*INPUT RECORDS*
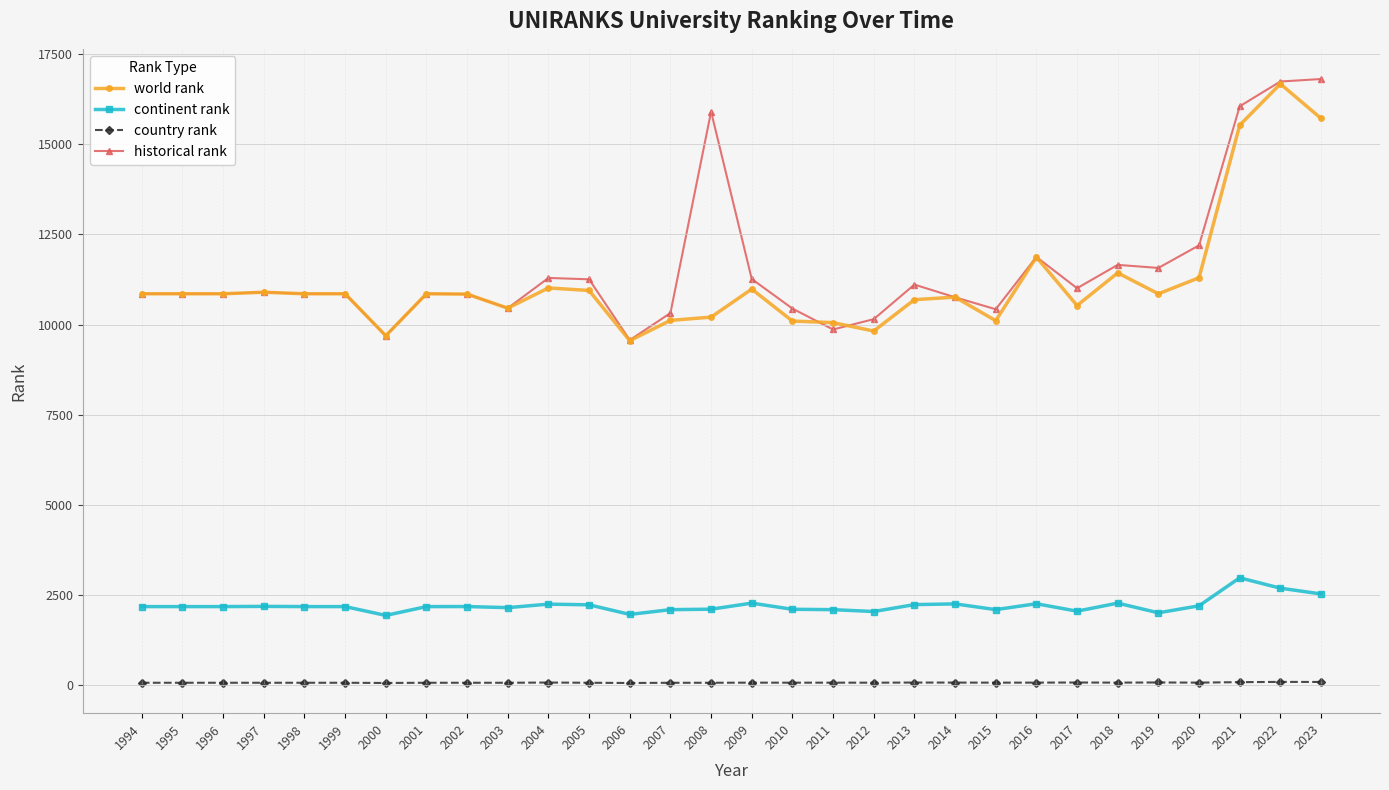

True or false: world rank and country rank intersect in this chart.

False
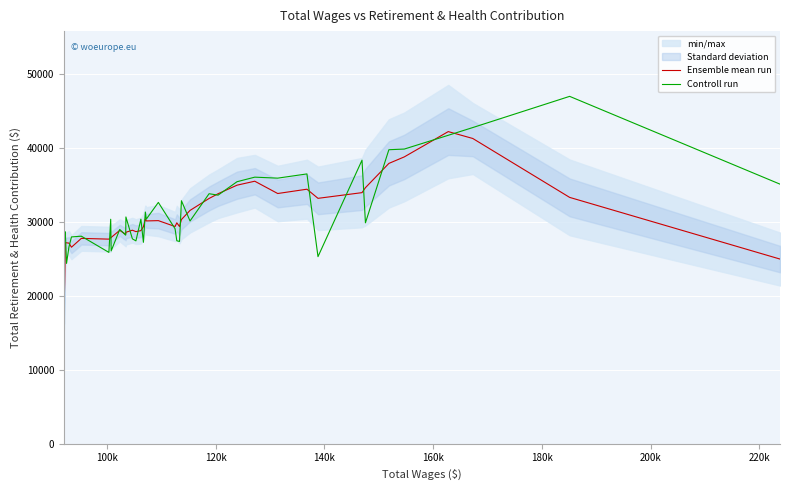

What is the minimum value for Controll run?

24399.0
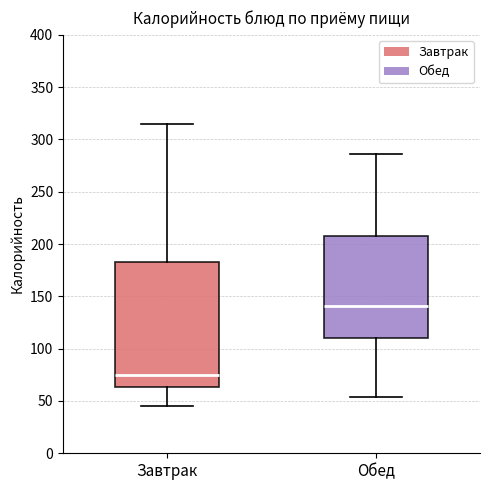

Reading left to right, transcribe this box plot: for each box, give where its median line is, the range the box spans, and where its two whiskers end, as read against the y-axis. The values are not printed on the chart, so give them approximately, as read against the axis.

Завтрак: median 75, box 65 to 185, whiskers 45 to 315
Обед: median 140, box 110 to 210, whiskers 55 to 285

*ASSIGNMENT*
Reproduce the lines above verbatim, from the first to the last, omitting the pictures from your answer.

*TASK ANSWER*
True or false: world rank and country rank intersect in this chart.

False

What is the minimum value for Controll run?

24399.0

Reading left to right, transcribe this box plot: for each box, give where its median line is, the range the box spans, and where its two whiskers end, as read against the y-axis. The values are not printed on the chart, so give them approximately, as read against the axis.

Завтрак: median 75, box 65 to 185, whiskers 45 to 315
Обед: median 140, box 110 to 210, whiskers 55 to 285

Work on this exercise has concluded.